That stars-in-your-eyes sensation of romance can compete with your confusion when you find yourself enraptured with someone of the same gender. As you explore your own emotions as well as your options, you’ll be better equipped to proceed in a way that makes you feel simultaneously safe and true to yourself.

Your Orientation

While it is natural to want to solve and then shelve large questions, such as those about your orientation, know that a same-sex attraction does not necessarily mean you are gay, according to the Teens Health post “Sexual Attraction and Orientation.” You could be bisexual, or you could be experiencing a crush that, while powerful, will ultimately prove uncharacteristic of your primary orientation. Don’t worry if you don’t know how to classify your overall preferences. Not knowing in your younger years is perfectly normal. Once you accept this, you’ll be better able to relax and focus on the feelings you have for the specific individual of interest.
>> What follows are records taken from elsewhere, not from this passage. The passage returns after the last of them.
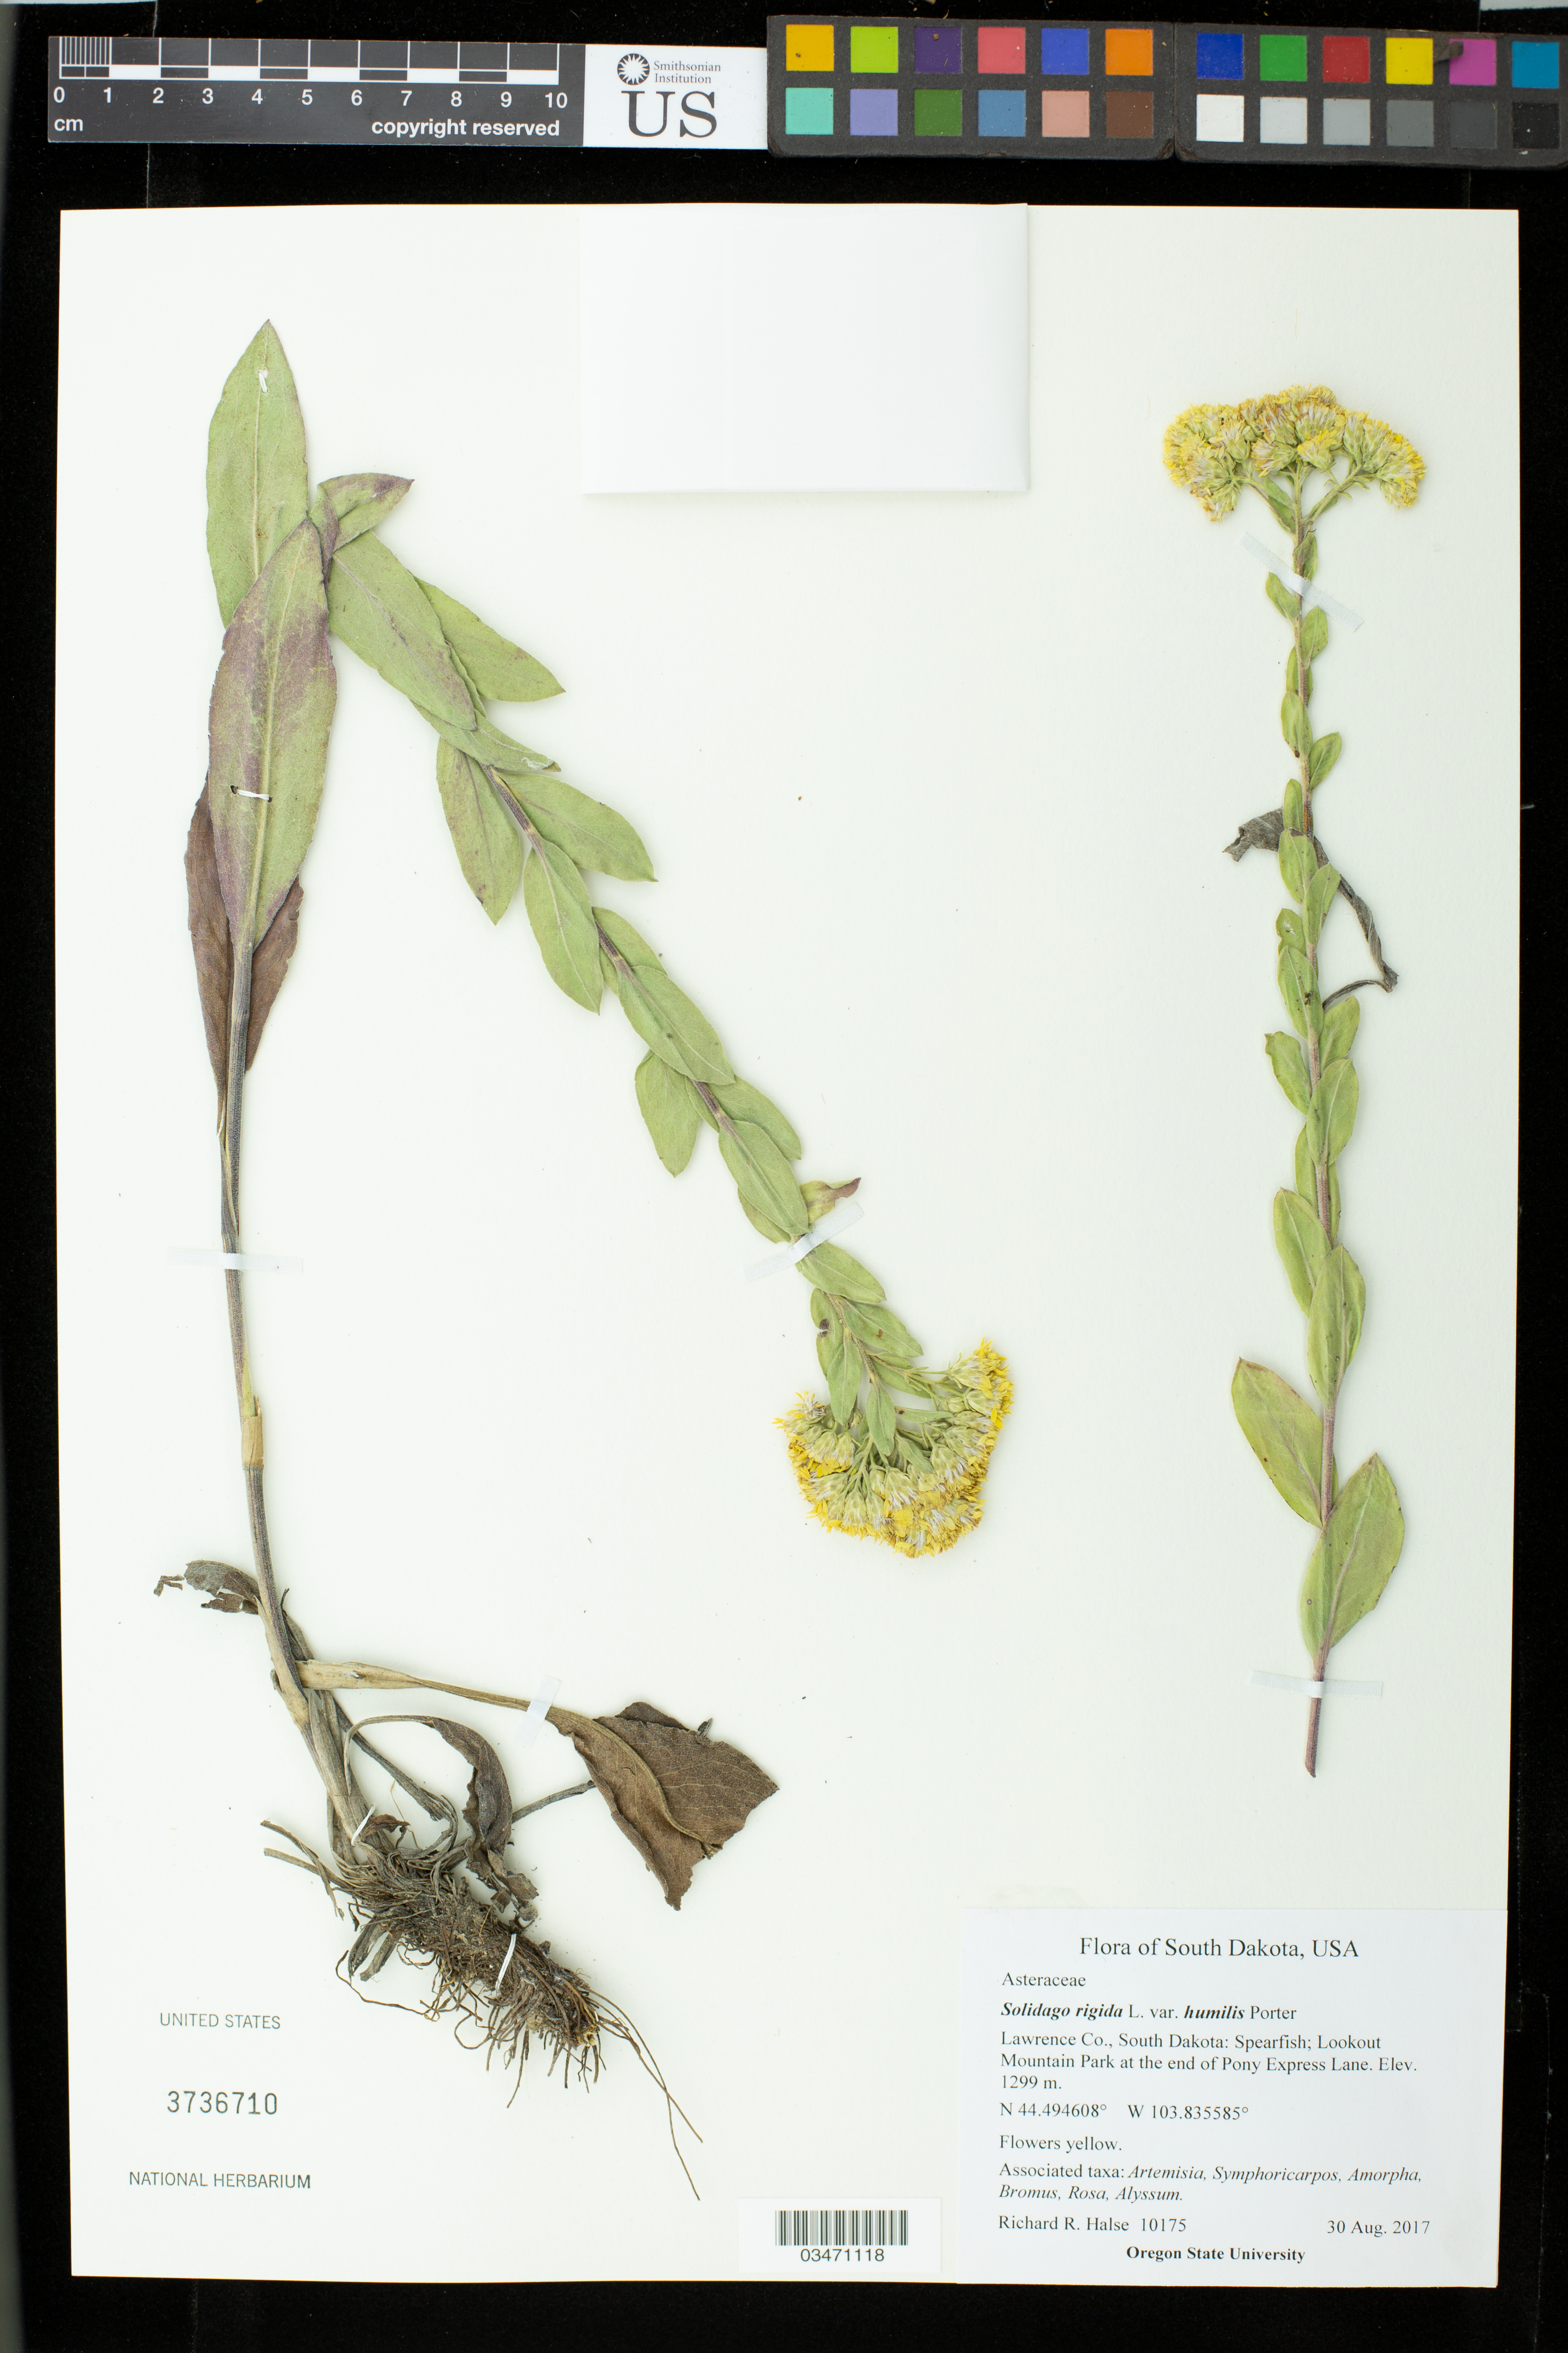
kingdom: Plantae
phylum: Tracheophyta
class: Magnoliopsida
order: Asterales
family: Asteraceae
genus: Solidago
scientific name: Solidago rigida subsp. humilis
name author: (Porter) S.B. Heard & Semple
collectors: R. Halse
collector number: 10175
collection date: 2017-08-30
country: United States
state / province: South Dakota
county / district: Lawrence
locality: Spearfish; Lookout Mountain Park at the end of Pony Express Lane.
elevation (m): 1299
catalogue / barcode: US 3736710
Determining the Other's Interest

Before you make a move, observe your crush for any behavior patterns that make a certain preference obvious. If you think this individual is also interested in same-gender dates, or if you’re unable to draw a conclusion, you may find it helpful to examine the person’s apparent interest in you. One of the simplest ways to judge whether another person likes you is to note how easily that individual laughs when you use humor, says the "Psychology Today" piece “Want to Know If Someone Likes You?” Even if the person likes you in a more platonic way, signs of friendliness can indicate that a discussion about dating and preferences will go as smoothly as possible.

Community of Friends

Many students who identify as bisexual, gay or lesbian experience difficulties such as prejudice, discrimination and openly negative attitudes from peers, according to “Just the Facts About Sexual Orientation and Youth,” a pamphlet endorsed by the American Psychological Association. If you fear such an impact will result from dating someone of your own gender, try to build up and rely on a strong support community. If you think your friends and family members will understand, entrust your feelings to them so you have a safe place to talk things out. A good friend who knows about your feelings may even be able to help you determine the orientation or interest level of the person who’s caught your eye.

Your Next Move

Whether you decide to pursue the object of your affection or not, you can reap a significant life experience from the situation. If you choose to express your feelings to the person, know that you face emotional risk as well as potential reward, the same way a strictly heterosexual student would in asking out another. If the timing is not right, you determine that the person you like does not have same-gender interest or even if your feelings fade while your same-sex interest remains, you’ll have decisions to make about whether you’re ready to be openly bisexual or gay. There is no rush to decide this, and you might find that speaking with a peer counselor or therapist helps.